## TASK ITEM
Both the line containing "left knee: (207, 834, 28)" and the line containing "right hip: (1018, 402, 5)" belong to the span. Output exactly that span from the listing below, and nothing outside it.

## DATA TO USE
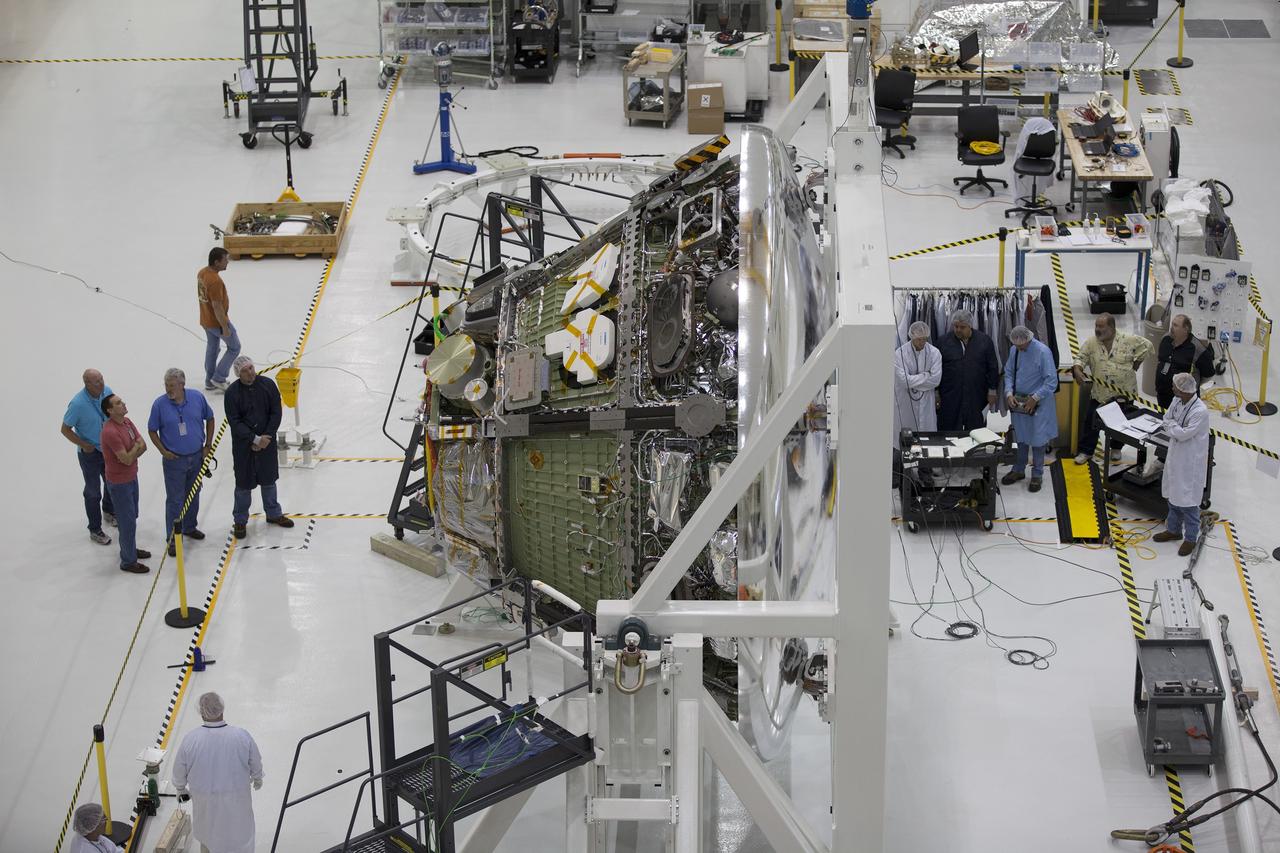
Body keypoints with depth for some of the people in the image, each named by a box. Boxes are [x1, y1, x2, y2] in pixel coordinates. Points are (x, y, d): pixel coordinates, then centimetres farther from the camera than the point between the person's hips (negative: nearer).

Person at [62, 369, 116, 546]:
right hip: (89, 453, -6)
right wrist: (84, 445, -21)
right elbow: (65, 430, -17)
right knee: (93, 492, 7)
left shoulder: (107, 391, -14)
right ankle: (95, 530, 22)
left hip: (108, 448, 6)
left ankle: (108, 512, 52)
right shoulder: (78, 404, -30)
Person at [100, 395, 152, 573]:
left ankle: (129, 549, 42)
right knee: (127, 521, 1)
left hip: (131, 477, 9)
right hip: (119, 483, -9)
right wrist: (136, 446, -9)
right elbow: (127, 459, -27)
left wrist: (130, 453, -18)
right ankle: (128, 561, 13)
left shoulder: (127, 422, 0)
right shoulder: (110, 432, -29)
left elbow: (143, 446, 1)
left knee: (131, 516, 23)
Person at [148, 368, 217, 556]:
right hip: (174, 459, -3)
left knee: (193, 496, 18)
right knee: (175, 500, 0)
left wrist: (208, 445, 3)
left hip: (197, 457, 3)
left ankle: (189, 527, 38)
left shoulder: (197, 398, -9)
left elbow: (209, 419, 6)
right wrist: (163, 451, -11)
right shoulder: (160, 404, -15)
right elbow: (152, 430, -2)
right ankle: (173, 539, 8)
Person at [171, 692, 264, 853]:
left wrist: (181, 788, 14)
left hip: (203, 799, 1)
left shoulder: (190, 739, -23)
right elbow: (255, 763, -5)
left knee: (207, 834, 28)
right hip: (236, 797, -1)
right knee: (239, 834, 22)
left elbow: (179, 769, -7)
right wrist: (257, 778, 18)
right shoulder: (242, 736, -22)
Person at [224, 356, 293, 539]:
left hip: (267, 441, 3)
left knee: (269, 479, 17)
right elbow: (234, 422, -14)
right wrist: (255, 439, -19)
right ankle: (240, 521, 18)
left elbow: (276, 413, -4)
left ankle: (273, 513, 35)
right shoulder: (232, 392, -13)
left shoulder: (268, 385, -6)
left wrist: (266, 437, -13)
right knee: (244, 483, 4)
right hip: (243, 445, -3)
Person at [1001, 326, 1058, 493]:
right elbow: (1009, 373, 8)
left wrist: (1035, 399, -19)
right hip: (1018, 402, 5)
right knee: (1020, 437, 17)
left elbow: (1051, 381, -18)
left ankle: (1037, 474, 20)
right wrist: (1009, 393, -7)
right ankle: (1018, 470, 32)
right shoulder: (1014, 350, -3)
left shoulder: (1043, 352, -20)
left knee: (1037, 439, 5)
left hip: (1037, 404, -5)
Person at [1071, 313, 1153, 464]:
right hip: (1100, 393, 1)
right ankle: (1085, 451, 14)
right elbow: (1081, 358, -5)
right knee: (1091, 422, 1)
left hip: (1124, 392, -1)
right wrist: (1077, 369, -26)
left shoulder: (1128, 340, -11)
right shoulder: (1091, 343, -6)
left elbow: (1147, 345, 0)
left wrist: (1137, 362, -2)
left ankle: (1116, 448, 36)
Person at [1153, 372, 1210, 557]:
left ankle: (1191, 537, 15)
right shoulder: (1177, 402, -3)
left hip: (1190, 461, -8)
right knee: (1173, 496, 22)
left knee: (1187, 500, 1)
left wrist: (1172, 425, -10)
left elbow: (1183, 434, -26)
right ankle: (1174, 529, 39)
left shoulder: (1200, 411, -27)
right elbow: (1166, 421, 6)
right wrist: (1176, 429, -13)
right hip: (1175, 456, 8)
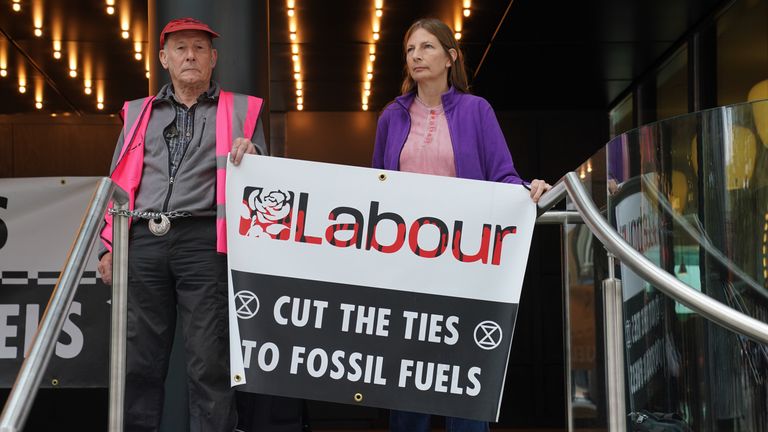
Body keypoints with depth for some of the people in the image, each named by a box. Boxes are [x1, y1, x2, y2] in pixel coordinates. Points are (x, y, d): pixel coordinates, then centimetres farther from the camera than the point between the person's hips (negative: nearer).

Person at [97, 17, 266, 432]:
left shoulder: (240, 111, 13)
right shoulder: (138, 112, 20)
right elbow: (118, 182, 19)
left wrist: (250, 154, -9)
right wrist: (108, 245, 12)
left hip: (203, 242, -3)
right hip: (142, 243, 3)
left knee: (209, 359, -5)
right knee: (139, 358, 6)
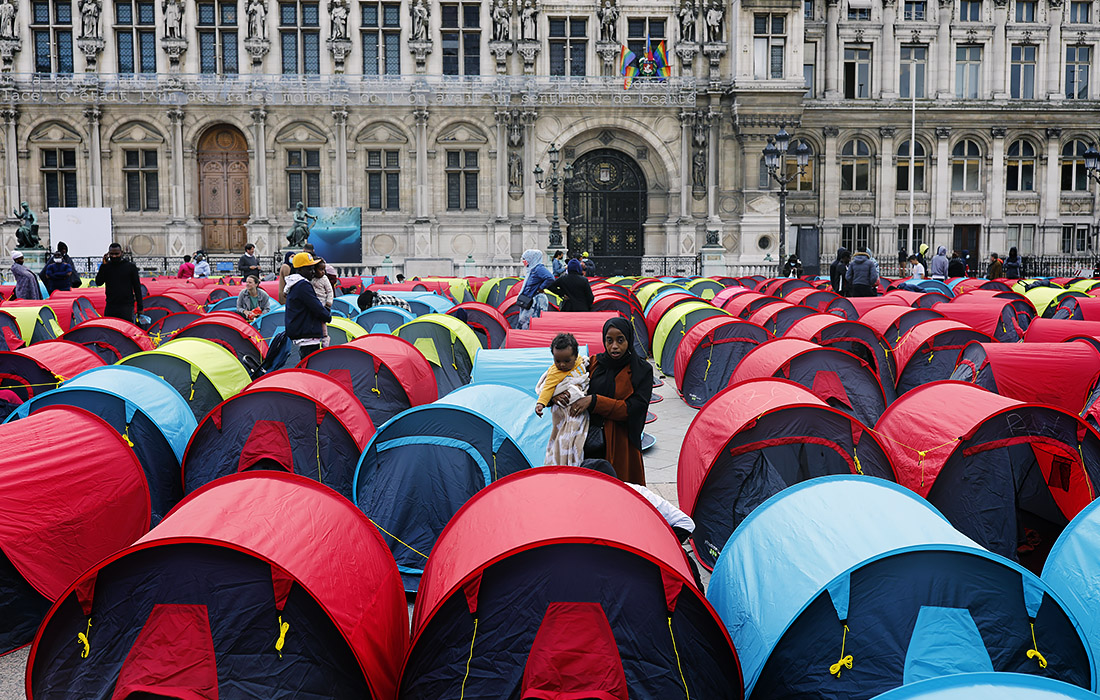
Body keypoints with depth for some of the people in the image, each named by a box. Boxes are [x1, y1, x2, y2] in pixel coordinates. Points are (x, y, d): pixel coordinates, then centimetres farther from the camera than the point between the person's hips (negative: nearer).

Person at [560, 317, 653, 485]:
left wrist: (593, 401, -18)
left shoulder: (642, 370, -4)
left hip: (620, 444, -2)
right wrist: (556, 394, -11)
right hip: (591, 441, 3)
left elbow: (634, 408, -13)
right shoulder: (594, 363, 5)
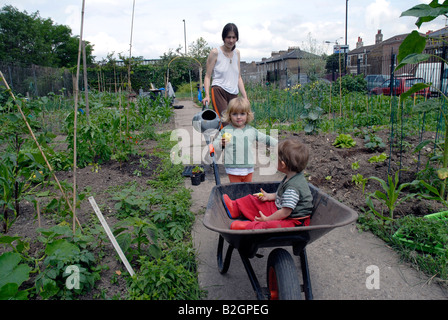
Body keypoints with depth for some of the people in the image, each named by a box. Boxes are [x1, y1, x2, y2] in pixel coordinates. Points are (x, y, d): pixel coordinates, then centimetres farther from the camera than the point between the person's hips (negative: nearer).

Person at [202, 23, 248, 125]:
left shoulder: (237, 53, 17)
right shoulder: (215, 52, 1)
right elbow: (207, 76, 1)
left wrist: (245, 97, 13)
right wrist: (207, 95, -14)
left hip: (234, 94, 5)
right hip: (219, 92, -5)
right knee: (224, 125, -19)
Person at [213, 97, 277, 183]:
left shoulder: (251, 130, 4)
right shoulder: (225, 130, -4)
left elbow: (265, 138, 14)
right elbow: (215, 145, -3)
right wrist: (221, 144, -24)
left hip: (248, 168, 3)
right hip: (233, 169, -3)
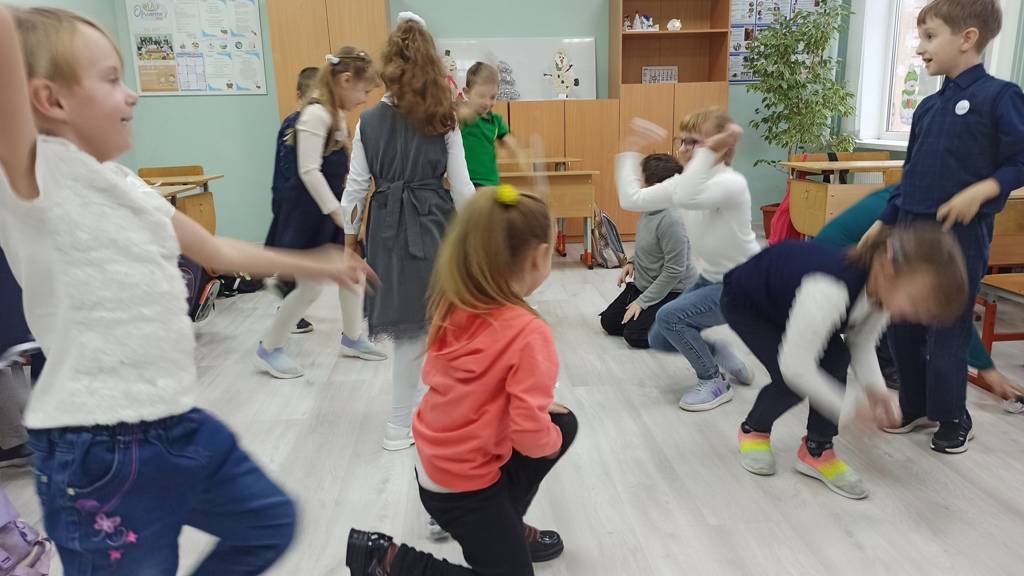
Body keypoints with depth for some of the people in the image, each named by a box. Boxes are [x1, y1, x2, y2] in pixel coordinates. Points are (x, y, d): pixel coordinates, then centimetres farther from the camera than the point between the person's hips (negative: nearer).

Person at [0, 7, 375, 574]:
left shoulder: (132, 190, 11)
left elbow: (219, 251, 24)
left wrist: (316, 264, 31)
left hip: (179, 424, 8)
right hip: (100, 451, -8)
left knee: (269, 523, 21)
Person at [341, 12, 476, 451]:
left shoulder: (369, 122, -2)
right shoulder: (444, 122, -3)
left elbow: (356, 187, 2)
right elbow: (461, 188, -3)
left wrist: (350, 236, 14)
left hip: (387, 228, 1)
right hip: (433, 225, -1)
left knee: (412, 326, 11)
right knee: (422, 324, 8)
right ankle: (400, 423, 21)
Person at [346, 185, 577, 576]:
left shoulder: (453, 307, -6)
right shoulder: (529, 333, -27)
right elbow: (531, 435, -27)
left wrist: (539, 405, 9)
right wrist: (553, 439, -3)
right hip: (464, 482, -7)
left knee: (564, 421, 16)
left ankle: (504, 527, 29)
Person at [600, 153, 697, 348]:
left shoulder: (671, 220, -31)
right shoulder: (649, 208, -2)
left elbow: (674, 270, -28)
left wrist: (643, 302, -22)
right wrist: (632, 261, 0)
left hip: (673, 292, -9)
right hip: (644, 285, 9)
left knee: (634, 334, -16)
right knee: (609, 322, 9)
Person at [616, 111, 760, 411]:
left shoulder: (731, 183, -27)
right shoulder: (683, 182, -2)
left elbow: (685, 199, -47)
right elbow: (631, 199, -8)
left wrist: (709, 150, -44)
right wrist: (632, 150, -5)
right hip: (710, 279, 8)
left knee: (669, 317, -22)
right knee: (658, 340, 5)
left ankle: (715, 382, 1)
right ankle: (719, 353, 30)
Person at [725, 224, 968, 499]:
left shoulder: (882, 287, -20)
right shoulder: (829, 289, -45)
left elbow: (861, 344, -6)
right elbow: (795, 365, -39)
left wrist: (876, 390, -22)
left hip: (787, 300, 7)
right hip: (744, 303, -7)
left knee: (836, 359, -11)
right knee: (792, 381, -16)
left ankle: (816, 450, 6)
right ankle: (753, 430, 15)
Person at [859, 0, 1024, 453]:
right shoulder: (927, 107, 11)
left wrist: (981, 191, -24)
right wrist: (884, 222, 16)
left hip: (961, 235, -7)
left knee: (947, 332, 3)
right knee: (901, 325, 12)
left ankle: (953, 419, 24)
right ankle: (914, 406, 31)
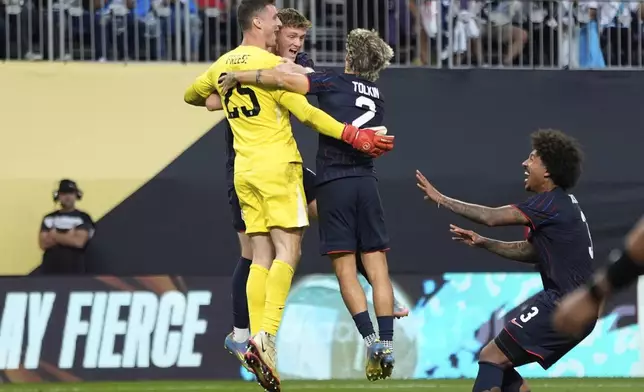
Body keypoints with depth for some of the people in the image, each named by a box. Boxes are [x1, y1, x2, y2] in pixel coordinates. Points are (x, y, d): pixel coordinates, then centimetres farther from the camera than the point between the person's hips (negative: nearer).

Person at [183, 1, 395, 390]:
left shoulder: (223, 65, 12)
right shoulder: (270, 63, -10)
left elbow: (191, 95, 30)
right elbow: (306, 112, -13)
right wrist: (353, 135, -11)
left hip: (245, 169, 7)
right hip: (277, 165, -7)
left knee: (262, 256, 6)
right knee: (288, 250, -9)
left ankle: (257, 343, -3)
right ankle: (266, 336, -25)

## ANSWER SPACE
left knee: (207, 834, 28)
right hip: (236, 797, -1)
right knee: (239, 834, 22)
left elbow: (179, 769, -7)
right wrist: (257, 778, 18)
right shoulder: (242, 736, -22)
Person at [224, 356, 293, 539]:
left hip: (267, 441, 3)
left knee: (269, 479, 17)
right elbow: (234, 422, -14)
right wrist: (255, 439, -19)
right ankle: (240, 521, 18)
left elbow: (276, 413, -4)
left ankle: (273, 513, 35)
right shoulder: (232, 392, -13)
left shoulder: (268, 385, -6)
left wrist: (266, 437, -13)
right knee: (244, 483, 4)
right hip: (243, 445, -3)
Person at [1001, 326, 1058, 493]:
right elbow: (1009, 373, 8)
left wrist: (1035, 399, -19)
right hip: (1018, 402, 5)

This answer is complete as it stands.